# איל / צבי



## albondiga

Hi all,

Do איל and צבי refer to different animals?  Or are they just two ways to say the same thing (deer)?


----------



## scriptum

צבי means gazelle


----------



## cfu507

There is a difference between them, but they are from the same family (if this is the correct expression). The אילis bigger and has longer horns.


----------



## albondiga

OK, looks like:
צבי = gazelle
איל = deer

Thanks!


----------



## Gadyc

albondiga said:


> OK, looks like:
> צבי = gazelle
> איל = deer
> 
> Thanks!


 
I think it's right but don't mix between:

Eyal (איל) is the male of the deer / moose, 
BUT 
Ayil (איל) is the male of the cheep.
Same spelling, different prononciation, and totally different animals.

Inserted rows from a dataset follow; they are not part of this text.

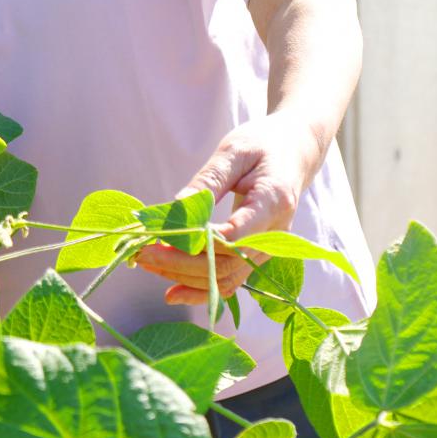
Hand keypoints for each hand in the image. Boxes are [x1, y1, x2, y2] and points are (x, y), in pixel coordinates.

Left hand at [133, 113, 320, 306]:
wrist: (294, 152)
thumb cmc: (264, 144)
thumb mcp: (234, 151)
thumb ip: (208, 181)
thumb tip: (177, 209)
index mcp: (273, 202)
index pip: (234, 236)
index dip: (196, 243)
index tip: (160, 238)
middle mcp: (274, 234)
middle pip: (226, 264)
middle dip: (181, 264)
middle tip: (143, 253)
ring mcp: (268, 248)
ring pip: (226, 278)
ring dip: (184, 277)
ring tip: (148, 262)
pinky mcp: (256, 254)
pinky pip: (230, 280)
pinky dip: (201, 290)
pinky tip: (172, 293)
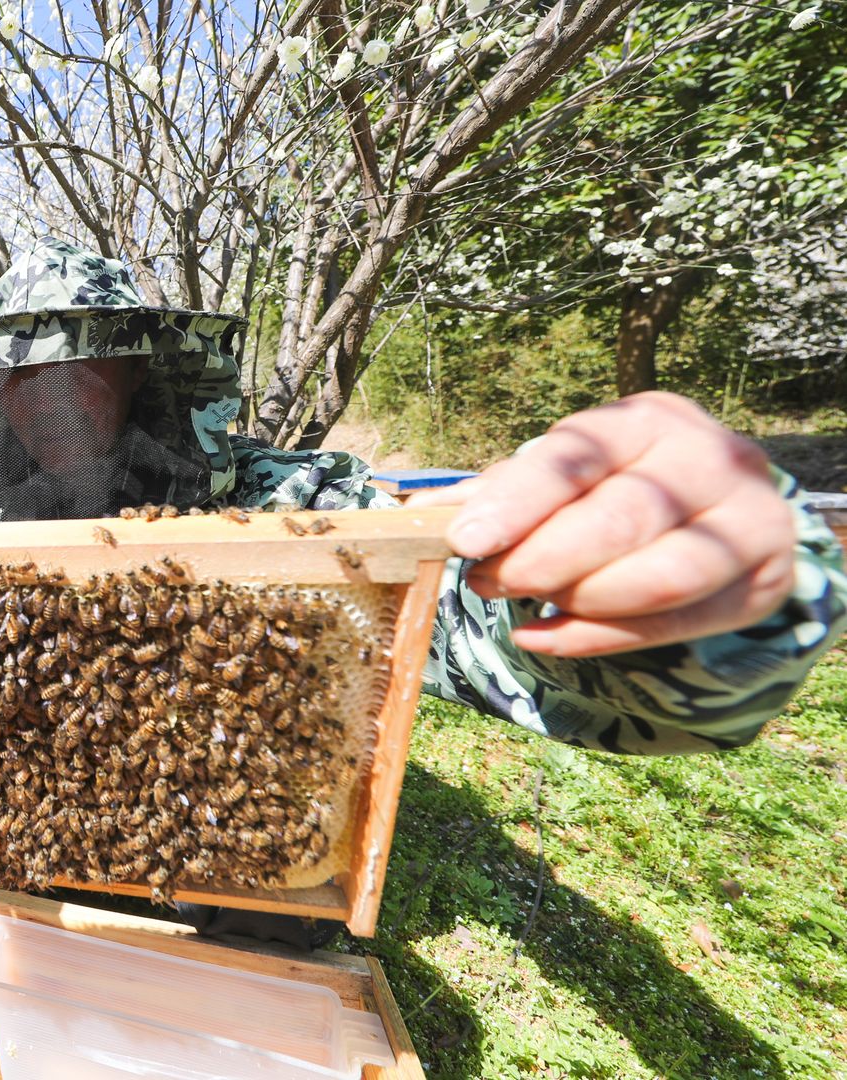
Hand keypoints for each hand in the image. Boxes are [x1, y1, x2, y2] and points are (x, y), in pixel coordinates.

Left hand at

For Hebrew readers: http://www.safa-ivrit.org/fauna/ayal.php


----------



## scriptum

Gadyc said:


> Eyal (איל) is the male of the deer / moose,


Hi Gadyc,
Sorry for my pedantry:
"eyal" means "strength",
"ayal" means "deer".


----------



## Gadyc

scriptum said:


> Hi Gadyc,
> Sorry for my pedantry:
> "eyal" means "strength",
> "ayal" means "deer".


 
Yes, you are rigth. 

I dodn't think that Eyal is used in modern Hebrew (at least) for "strengh". 
It is quite rare also in the Bible.
 I am sure that a pupil using Eyal as Strength in his homework will probably get a red cross on it.


----------



## albondiga

Gadyc said:


> For Hebrew readers: http://www.safa-ivrit.org/fauna/ayal.php



First line from that page: "עוד זוג בעלי חיים שלעיתים מבלבלים בינם הם האַיָּל והצבי" ... looks like I'm not the only one! 

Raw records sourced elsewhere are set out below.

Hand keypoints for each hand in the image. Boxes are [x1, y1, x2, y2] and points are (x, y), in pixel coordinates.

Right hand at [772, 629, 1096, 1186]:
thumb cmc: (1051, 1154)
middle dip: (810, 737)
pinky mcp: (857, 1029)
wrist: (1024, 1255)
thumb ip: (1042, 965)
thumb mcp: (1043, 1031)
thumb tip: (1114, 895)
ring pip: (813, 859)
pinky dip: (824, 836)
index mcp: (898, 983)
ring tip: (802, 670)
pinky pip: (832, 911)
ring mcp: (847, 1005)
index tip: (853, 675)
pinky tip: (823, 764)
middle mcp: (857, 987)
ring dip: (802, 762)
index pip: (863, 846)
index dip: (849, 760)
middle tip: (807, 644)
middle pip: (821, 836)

Anyway, thanks to everyone for clearing this up!


----------



## chaya

Hi Gadyc,
A small correction for you :
The male of the sheep is called a 'ram'.  The female is called a 'ewe' (pronounced 'you') .  'Cheep is the sound made by baby birds when calling for food.  Kol tuv.   CHAYA


----------



## Gadyc

chaya said:


> Hi Gadyc,
> 'Cheep is the sound made by baby birds when calling for food.


 
Yes of course. I meant Sheep.


----------